- _Exercise aim_: Render the material from its start through the line containing "Lattiavalaisimet" as a numbered list, omitting any blank lines.

Saved entries:
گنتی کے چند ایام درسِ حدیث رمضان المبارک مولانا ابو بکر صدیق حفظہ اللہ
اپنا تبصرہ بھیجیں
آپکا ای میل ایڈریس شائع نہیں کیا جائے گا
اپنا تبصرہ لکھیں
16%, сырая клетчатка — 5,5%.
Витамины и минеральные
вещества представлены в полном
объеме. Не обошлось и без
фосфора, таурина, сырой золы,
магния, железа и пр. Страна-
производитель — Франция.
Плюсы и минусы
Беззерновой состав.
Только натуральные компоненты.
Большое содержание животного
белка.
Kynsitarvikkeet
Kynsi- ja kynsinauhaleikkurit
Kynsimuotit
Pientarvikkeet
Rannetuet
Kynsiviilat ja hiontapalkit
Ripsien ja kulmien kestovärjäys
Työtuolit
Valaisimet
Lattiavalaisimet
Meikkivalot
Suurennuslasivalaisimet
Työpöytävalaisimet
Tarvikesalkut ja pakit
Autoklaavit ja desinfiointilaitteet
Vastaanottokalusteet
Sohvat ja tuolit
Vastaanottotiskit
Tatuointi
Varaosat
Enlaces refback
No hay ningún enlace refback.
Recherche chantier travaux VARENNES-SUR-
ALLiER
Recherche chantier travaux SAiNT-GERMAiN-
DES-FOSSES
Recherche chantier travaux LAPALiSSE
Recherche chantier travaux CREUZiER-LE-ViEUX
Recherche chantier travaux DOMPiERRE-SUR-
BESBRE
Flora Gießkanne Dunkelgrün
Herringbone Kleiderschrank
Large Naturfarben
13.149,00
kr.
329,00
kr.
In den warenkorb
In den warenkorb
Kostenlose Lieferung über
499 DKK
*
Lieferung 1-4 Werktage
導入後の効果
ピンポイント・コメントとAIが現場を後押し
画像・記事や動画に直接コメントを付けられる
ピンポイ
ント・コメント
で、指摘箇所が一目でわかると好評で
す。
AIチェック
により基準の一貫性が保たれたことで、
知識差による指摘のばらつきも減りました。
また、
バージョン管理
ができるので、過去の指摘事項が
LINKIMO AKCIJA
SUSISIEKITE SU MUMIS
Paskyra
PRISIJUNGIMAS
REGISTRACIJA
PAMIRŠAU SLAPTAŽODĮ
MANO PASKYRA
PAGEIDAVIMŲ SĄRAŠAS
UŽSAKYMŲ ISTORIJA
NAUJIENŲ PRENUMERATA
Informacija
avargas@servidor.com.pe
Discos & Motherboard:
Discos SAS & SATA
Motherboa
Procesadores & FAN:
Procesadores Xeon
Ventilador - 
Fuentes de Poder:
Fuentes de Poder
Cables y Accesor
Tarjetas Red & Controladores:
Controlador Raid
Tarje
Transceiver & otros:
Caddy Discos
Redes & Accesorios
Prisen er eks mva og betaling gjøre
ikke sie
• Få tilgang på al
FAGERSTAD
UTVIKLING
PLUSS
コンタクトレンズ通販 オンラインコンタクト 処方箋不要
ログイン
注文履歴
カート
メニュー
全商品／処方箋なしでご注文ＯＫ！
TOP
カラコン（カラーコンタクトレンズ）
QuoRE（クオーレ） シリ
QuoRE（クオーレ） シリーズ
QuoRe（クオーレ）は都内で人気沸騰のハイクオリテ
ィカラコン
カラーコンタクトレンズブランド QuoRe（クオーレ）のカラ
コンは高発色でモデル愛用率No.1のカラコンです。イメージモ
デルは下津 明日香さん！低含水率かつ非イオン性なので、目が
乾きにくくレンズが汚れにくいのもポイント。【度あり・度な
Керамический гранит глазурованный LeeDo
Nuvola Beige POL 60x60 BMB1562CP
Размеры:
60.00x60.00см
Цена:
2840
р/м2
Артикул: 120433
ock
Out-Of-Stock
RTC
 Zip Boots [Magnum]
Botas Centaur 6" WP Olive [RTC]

- _Exercise answer_:
1. گنتی کے چند ایام درسِ حدیث رمضان المبارک مولانا ابو بکر صدیق حفظہ اللہ
2. اپنا تبصرہ بھیجیں
3. آپکا ای میل ایڈریس شائع نہیں کیا جائے گا
4. اپنا تبصرہ لکھیں
5. 16%, сырая клетчатка — 5,5%.
6. Витамины и минеральные
7. вещества представлены в полном
8. объеме. Не обошлось и без
9. фосфора, таурина, сырой золы,
10. магния, железа и пр. Страна-
11. производитель — Франция.
12. Плюсы и минусы
13. Беззерновой состав.
14. Только натуральные компоненты.
15. Большое содержание животного
16. белка.
17. Kynsitarvikkeet
18. Kynsi- ja kynsinauhaleikkurit
19. Kynsimuotit
20. Pientarvikkeet
21. Rannetuet
22. Kynsiviilat ja hiontapalkit
23. Ripsien ja kulmien kestovärjäys
24. Työtuolit
25. Valaisimet
26. Lattiavalaisimet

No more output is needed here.